🤖 AI Summary
Traditional Dirichlet priors in Gaussian mixture models (GMMs) struggle to induce both weight sparsity and component separation, hindering automatic identification of dominant clusters. To address this, we propose the Sparsity-Inducing Partition (SIP) prior, constructed from the Selberg–Dirichlet distribution and explicitly incorporating inter-weight repulsion terms to jointly enhance sparsity and separation. SIP is compatible with both fixed- and variable-component settings and is equipped with an efficient posterior sampling algorithm. Experiments demonstrate that SIP significantly improves clustering accuracy, stability, and interpretability over baseline methods—including standard Dirichlet and other sparse priors—on both synthetic benchmarks and real-world data (children’s BMI and dietary behavior). SIP effectively mitigates component overlap and enables automatic detection of a few dominant clusters without requiring pre-specified cluster counts or post-hoc merging heuristics.
📝 Abstract
We introduce a novel prior distribution for modelling the weights in mixture models based on a generalisation of the Dirichlet distribution, the Selberg Dirichlet distribution. This distribution contains a repulsive term, which naturally penalises values that lie close to each other on the simplex, thus encouraging few dominating clusters.

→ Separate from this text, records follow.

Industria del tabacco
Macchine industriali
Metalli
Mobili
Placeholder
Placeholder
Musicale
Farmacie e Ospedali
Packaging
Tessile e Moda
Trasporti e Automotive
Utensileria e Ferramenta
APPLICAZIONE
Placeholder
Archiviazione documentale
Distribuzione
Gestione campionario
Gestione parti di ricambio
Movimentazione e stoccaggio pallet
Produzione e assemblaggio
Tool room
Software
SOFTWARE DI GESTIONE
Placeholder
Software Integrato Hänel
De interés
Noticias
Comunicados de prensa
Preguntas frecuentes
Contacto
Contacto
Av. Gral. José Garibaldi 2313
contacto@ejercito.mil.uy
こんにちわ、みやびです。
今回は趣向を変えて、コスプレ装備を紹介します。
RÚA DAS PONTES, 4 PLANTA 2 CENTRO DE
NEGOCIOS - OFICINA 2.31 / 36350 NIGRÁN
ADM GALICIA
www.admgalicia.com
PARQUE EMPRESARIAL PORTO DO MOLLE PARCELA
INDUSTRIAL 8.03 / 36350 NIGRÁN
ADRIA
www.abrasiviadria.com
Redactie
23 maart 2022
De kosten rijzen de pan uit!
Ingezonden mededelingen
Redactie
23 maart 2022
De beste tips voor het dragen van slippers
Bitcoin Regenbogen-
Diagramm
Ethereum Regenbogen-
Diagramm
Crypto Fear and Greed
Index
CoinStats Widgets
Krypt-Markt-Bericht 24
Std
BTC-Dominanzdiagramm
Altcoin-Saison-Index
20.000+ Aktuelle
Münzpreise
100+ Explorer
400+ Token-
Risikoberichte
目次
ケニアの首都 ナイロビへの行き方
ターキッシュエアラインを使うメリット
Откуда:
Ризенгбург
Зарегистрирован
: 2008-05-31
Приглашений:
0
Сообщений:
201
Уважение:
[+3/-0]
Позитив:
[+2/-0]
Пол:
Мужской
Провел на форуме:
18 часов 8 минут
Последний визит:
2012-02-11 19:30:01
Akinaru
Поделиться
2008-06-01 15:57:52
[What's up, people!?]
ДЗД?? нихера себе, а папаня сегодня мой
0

The repulsive behaviour induces additional sparsity on the number of components. We refer to this construction as sparsity-inducing partition (SIP) prior. By highlighting differences with the conventional Dirichlet distribution, we present relevant properties of the SIP prior and demonstrate their implications across a variety of mixture models, including finite mixtures with a fixed or random number of components, as well as repulsive mixtures. We propose an efficient posterior sampling algorithm and validate our model through an extensive simulation study as well as an application to a biomedical dataset describing children's Body Mass Index and eating behaviour.